Biographie

Déchirer, inciser, perforer, froisser, gratter, réaliser des empreintes, etc. : la peinture d’Anne-Marie Milliot réactive certains gestes décisifs des années 1950-1980, gestes initiés par Lucio Fontana, Jean Degottex, certains membres du groupe Support-Surface, d’autres encore. C’est dire qu’elle n’a en rien abdiqué le côté expérimental de ces années-là, qu’elle n’a pas baissé la garde, cédé à la tentation du confort de la répétition, de l’embourgeoisement. C’est dire également qu’elle ne se sent pas écrasée par les références citées, mais au contraire vivifiée, stimulée par elles.

De tous les gestes mentionnés, celui d’inciser est le plus essentiel car il est le principe de plusieurs de ses séries. La peinture d’AMM est ainsi une peinture par incision. L’incision laisse, en effet, jouer la capillarité de la couleur à travers le support, brouillant les faces (où est le recto ? ; où est le verso ?), engageant entre elles un jeu de va-et-vient, de dialogue. Nombre de ses œuvres seraient à présenter non contre un mur, mais dans l’espace, afin que les deux faces soient visibles.

AMM peint par série, jusqu’à la panne. Elle peint tant que le travail en cours la surprend, l’étonne, l’amuse, l’émerveille. Ce qu’elle aime : se donner au départ quelques règles, certaines contraintes, qui, en cours de route, dévieront, viendront la surprendre – voire la menacer. Si le résultat est donné au départ, alors à quoi bon continuer de peindre…

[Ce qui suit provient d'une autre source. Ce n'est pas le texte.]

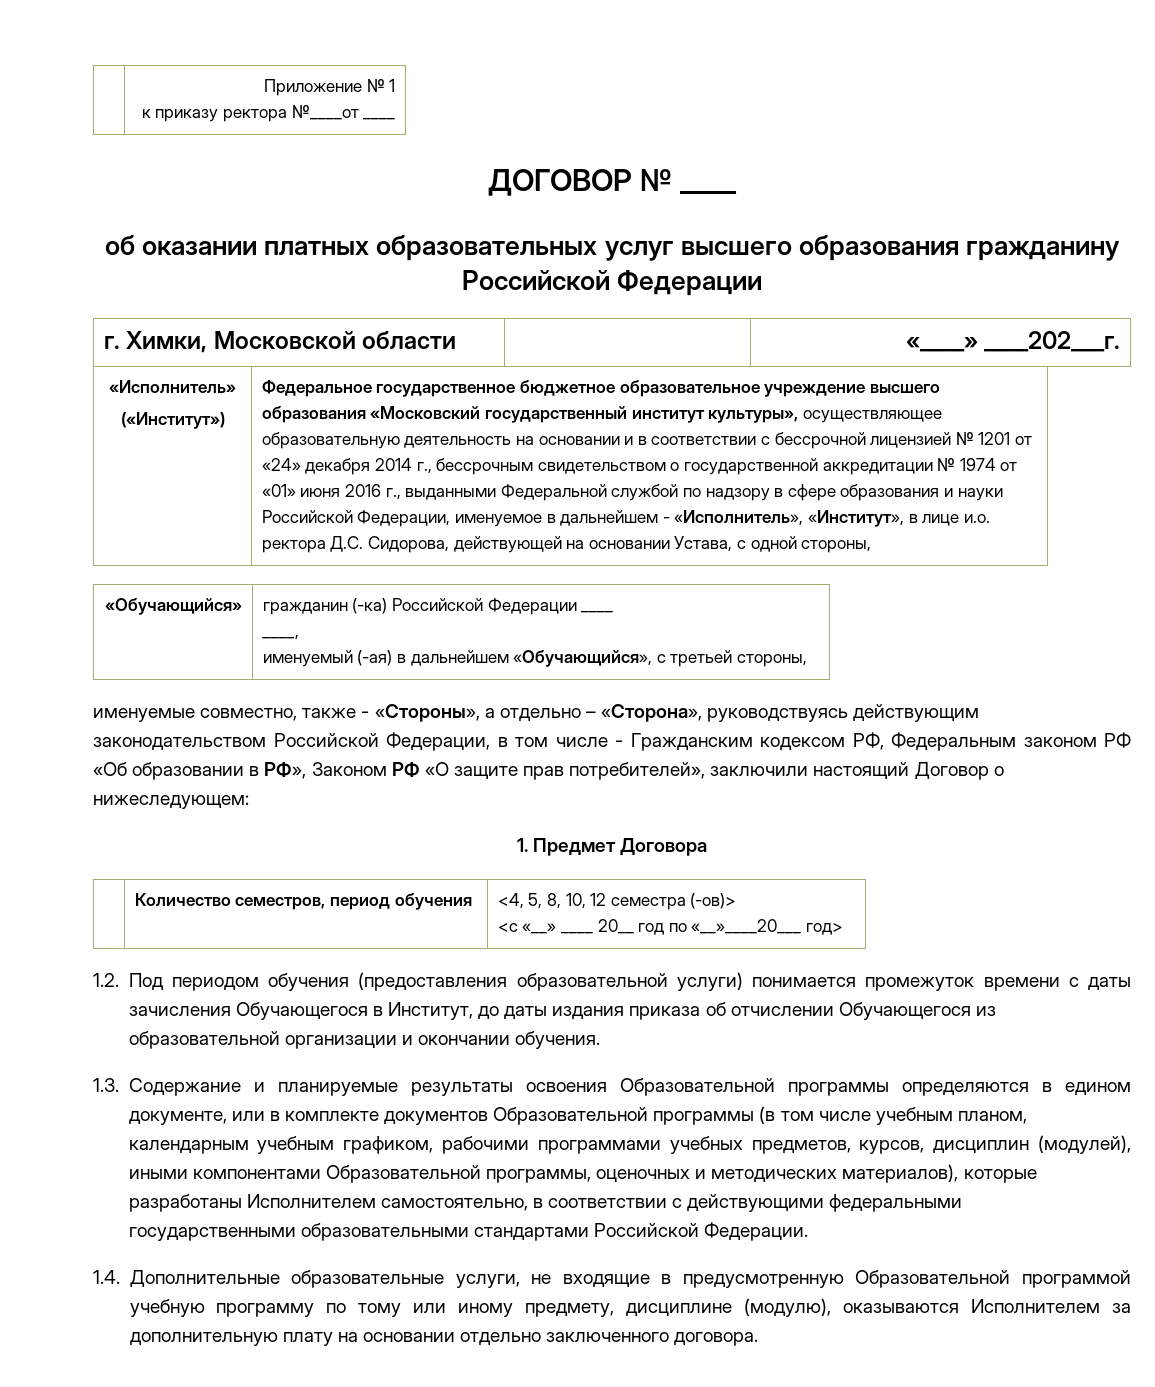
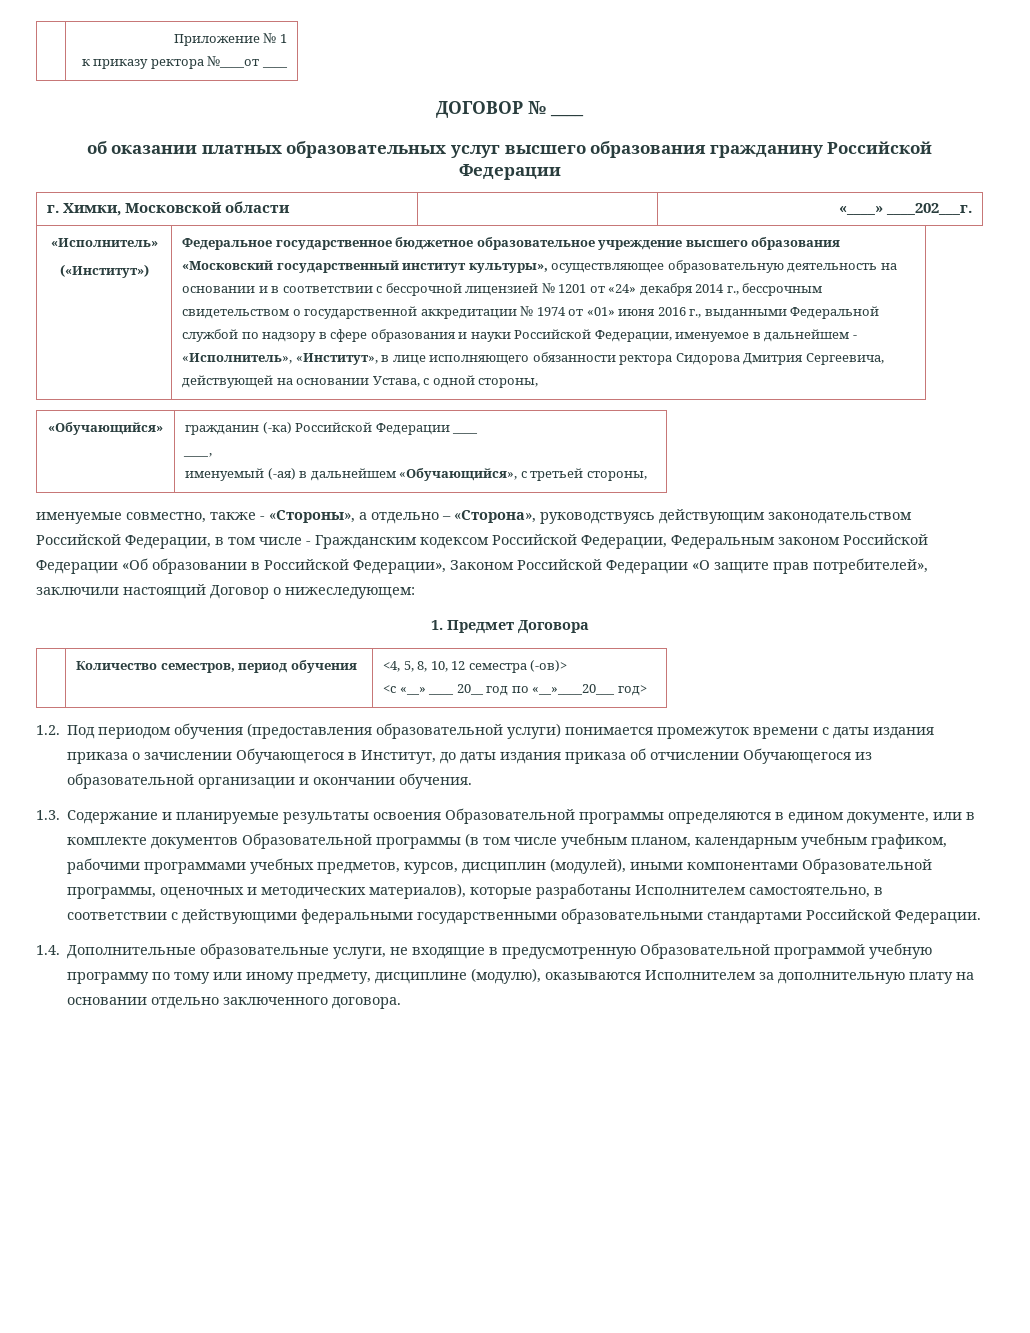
[963,514,990,523] [261,536,450,553] и.о. ректора Д.С. Сидорова, -> [429,352,884,365] исполняющего обязанности ректора Сидорова Дмитрия Сергеевича,
[852,732,1131,751] [93,762,420,780] РФ, Федеральным законом РФ «Об образовании в РФ», Законом РФ -> [492,534,928,549] [36,558,688,574] Российской Федерации, Федеральным законом Российской Федерации «Об образовании в Российской Федерации», Законом Российской Федерации
[128,1006,231,1016] зачисления -> [873,727,935,739] [67,752,233,764] издания приказа о зачислении

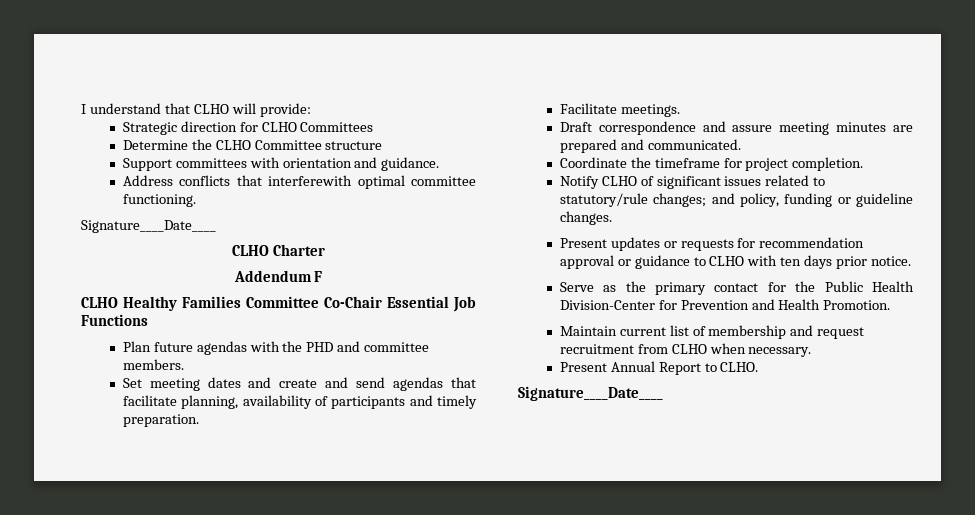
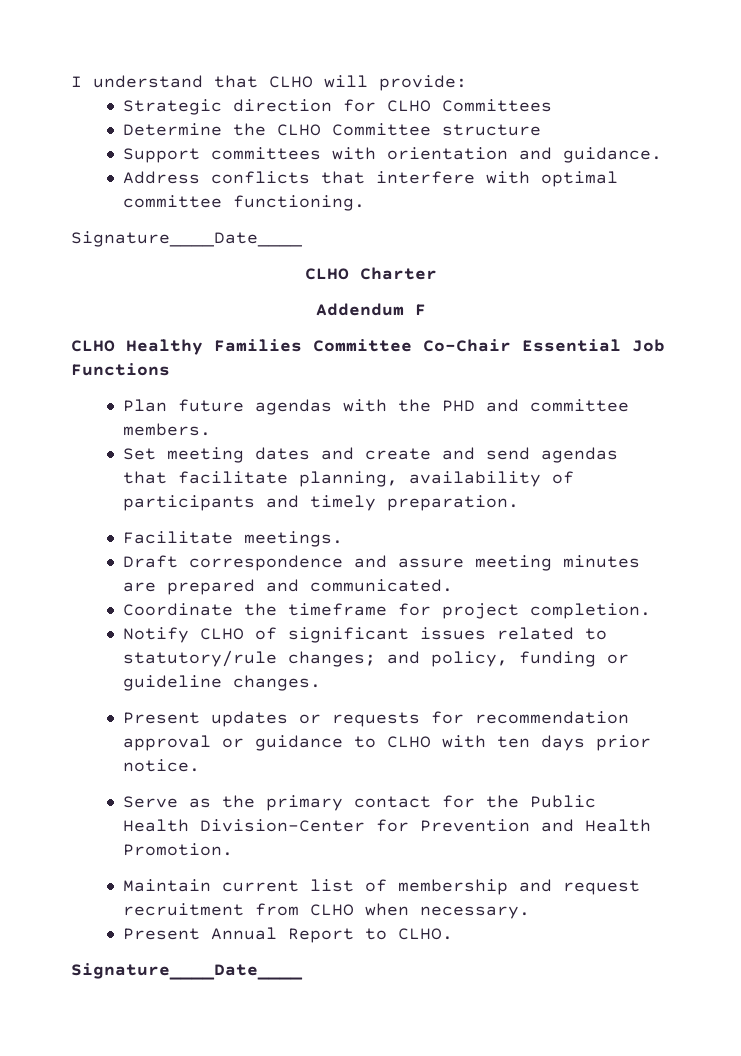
[268,175,353,186] interferewith -> [376,171,531,184] interfere with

AMM ne vit pas sur ses acquis ; à chaque nouvelle série, elle les met en jeu. La réussite est souvent très près de l’échec : un mince fil les sépare. La plupart du temps, on ne sait pas très bien à quoi tient la réussite ou l’échec, le basculement d’un côté ou de l’autre.

Il nous faut aller à la rencontre de la peinture émerveillante d’AMM, avec nos yeux, notre cœur et notre corps, notre culture. Alors s’annonce une découverte – ce qui n’est pas si fréquent.

Christian Limousin, Anne-Marie Milliot. L’étape de Vézelay, Maison Jules-Roy, Vézelay, 2012. Extrait.